-- Verilen metin --
Türkiye'nin ekonomik istikrarın korunması için yapısal reformlara devam etmesi gerektiğini söyleyen Dünya Bankası Başkanı Wolfowitz, enerjideki kayıpların büyük olduğunu ve reformun aciliyetini koruduğunu belirtti. Wolfowitz, "Türkiye bizim üçüncü en büyük kredi kullanan üyemiz. Azami ölçüde destek vermeye hazırız" dedi.

Dünya Bankası Başkanı Paul Wolfowitz, Türkiye'nin enerji ve sosyal güvenlik reformlarına öncelik vermesi gerektiğini söyledi. Seçim nedeniyle bu reformlarda gecikme olup olmadığı yönündeki sorumuza yanıt vermekten kaçınan Wolfowitz, AB ile ilişkilerin önemine değindi ve Babacan'ın, reformları Türkiye için yaptıklarını söylemesinden memnuniyet duyduğunu kaydetti.

Yıllarca ABD yönetiminde üst düzey görevlerde bulunan, bu arada Türkiye ile yoğun temasları olan Paul Wolfowitz, geçen hafta sonu yeni şapkasıyla yani Dünya Bankası (DB) Başkanı olarak Türkiye'ye ilk ziyaretini gerçekleştirdi. Wolfowitz, Başbakan Tayyip Erdoğan ve DB ile ilişkilerden sorumlu Devlet Bakanı Ali Babacan'la görüşmesinden sonra bankanın desteklediği projeler kapsamında fabrika, aile ziyaretleri yaptı.

Wolfowitz ile geçen pazar akşamı, ziyaret ettiği yerlerden biri olan Edirne Selimiye Camii çıkışında, makam otomobilinde kısa bir görüşme yapma imkânı bulduk. Görüşmemizde teknik konulardan çok, Türkiye'ye bakışı ve yeni dönem için yapılan hazırlıklar konusuna değindik. DB Başkanı Paul Wolfowitz'in sorularımıza verdiği yanıtlar şöyle:

Türkiye'ye, DB Başkanı sıfatıyla ilk ziyaretiniz. Bu makamdan bakınca farklı bir Türkiye gözüküyor mu?

-- Veriler --

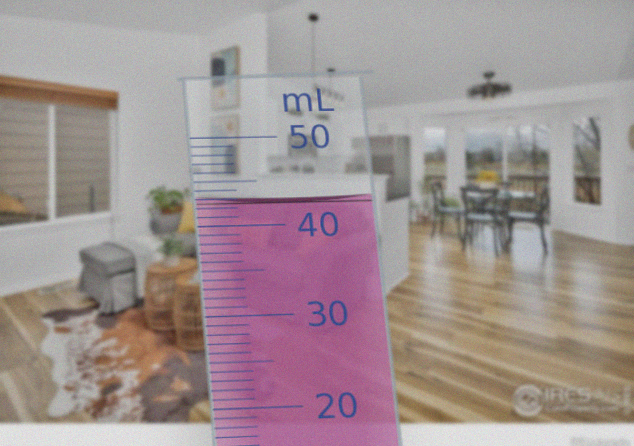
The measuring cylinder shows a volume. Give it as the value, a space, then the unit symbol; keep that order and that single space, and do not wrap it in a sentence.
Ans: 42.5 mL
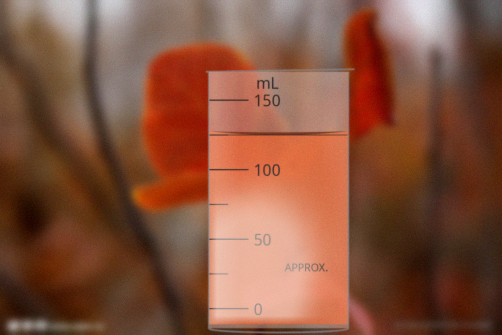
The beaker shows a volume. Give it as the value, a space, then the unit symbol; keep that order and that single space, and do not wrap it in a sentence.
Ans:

-- Atanan görev A --
Wolfowitz metninde "Dünya Bankası Başkanı Paul" ifadesinden başlayıp "aile ziyaretleri yaptı." ifadesi de dahil olmak üzere bu aralıktaki bölümü hiçbir değişiklik yapmadan çıktı olarak verin.
-- Atanan görev B --
Wolfowitz metnine göre aşağıdaki soruları yanıtlayın:
(i) Wolfowitz, Türkiye'yi kaçıncı en büyük kredi kullanan üye olarak nitelendiriyor?
(ii) Wolfowitz, Türkiye'nin hangi reformlara öncelik vermesi gerektiğini söyledi?
(iii) Wolfowitz ile kısa görüşme nerede yapıldı?
-- Atanan görev C --
Wolfowitz metnini kaldığı yerden sürdürün.
Veriler, metinden ayrı ve bağımsız bir malzemedir.

-- Yanıt alanı A --
Dünya Bankası Başkanı Paul Wolfowitz, Türkiye'nin enerji ve sosyal güvenlik reformlarına öncelik vermesi gerektiğini söyledi. Seçim nedeniyle bu reformlarda gecikme olup olmadığı yönündeki sorumuza yanıt vermekten kaçınan Wolfowitz, AB ile ilişkilerin önemine değindi ve Babacan'ın, reformları Türkiye için yaptıklarını söylemesinden memnuniyet duyduğunu kaydetti.

Yıllarca ABD yönetiminde üst düzey görevlerde bulunan, bu arada Türkiye ile yoğun temasları olan Paul Wolfowitz, geçen hafta sonu yeni şapkasıyla yani Dünya Bankası (DB) Başkanı olarak Türkiye'ye ilk ziyaretini gerçekleştirdi. Wolfowitz, Başbakan Tayyip Erdoğan ve DB ile ilişkilerden sorumlu Devlet Bakanı Ali Babacan'la görüşmesinden sonra bankanın desteklediği projeler kapsamında fabrika, aile ziyaretleri yaptı.

-- Yanıt alanı B --
(i) Üçüncü en büyük kredi kullanan üye.
(ii) Enerji ve sosyal güvenlik reformlarına.
(iii) Edirne Selimiye Camii çıkışında, makam otomobilinde.

-- Yanıt alanı C --
Türkiye'ye tam 30 sene önce gelmiştim. O zaman daha tipik bir Ortadoğu ülkesi beklerken Avrupai bir ülkeyle karşılaşmıştım. Türkiye'nin gelişiminin hem ekonomik hem de sosyal anlamda sadece Türkiye'de yaşayan milyonlar için değil, aynı zamanda Müslüman dünyadaki bütün insanlar için önemli olduğunu düşünüyorum. Bu bölgelerdeki insanlar için iyi bir model olacağını düşünüyorum ki; zaten olmuş durumda. Bu pozisyonda Türkiye'ye gelişimde hoşuma giden şey de Türkiye ile alakalı önemli olan konulara odaklanmam ve bu süreçlere katılma fırsatı bulmam.

Başbakan Tayyip Erdoğan'la görüşmenizde sadece ekonomik konulara mı değindiğiniz?

Evet. Fakat biraz da Türkiye'nin potansiyel rolü üzerinde durduk. Türkiye'nin kalkınmakta olan yoksul ülkelere, Afrika'daki ülkelere nasıl yardım edebileceği ve oralardaki rolü üzerinde durduk.

Gelişinizde Türkiye'nin sağlanan ekonomik istikrarın korunması için yapısal reformlara devam etmesi gerektiğini söylediniz. DB'nin acil gördüğü reformlar hangileri?

Netleştirmek için söylüyorum; benim esas vurgulamak istediğim makro-ekonomik istikrardı. Şu ana kadar başarılanların ötesinde yapılması özellikle önemli olanın enerji sektörü reformu olduğunu görüyoruz. Çünkü bu sektörle ilgili kayıplar çok fazla ve bunların üstesinden gelinmesi için çaba gerekiyor. Sosyal güvenlik de aynı zamanda ülke ekonomisinin uzun vadede sürdürülebilir bir başarı yakalayabilmesi için üzerinde durulması gereken konulardan.

Bu iki reformda da seçim yılı olması nedeniyle aksamalar görülüyor. Başbakan'la bu konulara girdiniz mi, aksamaları konuştunuz mu?

Böyle bir detaya girmedik. Tabii bunlar önemli konular; siyasi olarak neyin mümkün kılınacağının kararını vermek zor.

Türkiye, DB'den finansman sağlayan ülkelerin başında geliyor. Yeni dönem kredileri belirlenirken kullandırılacak kredilerin şartlarında bir esneme yapabilecek misiniz?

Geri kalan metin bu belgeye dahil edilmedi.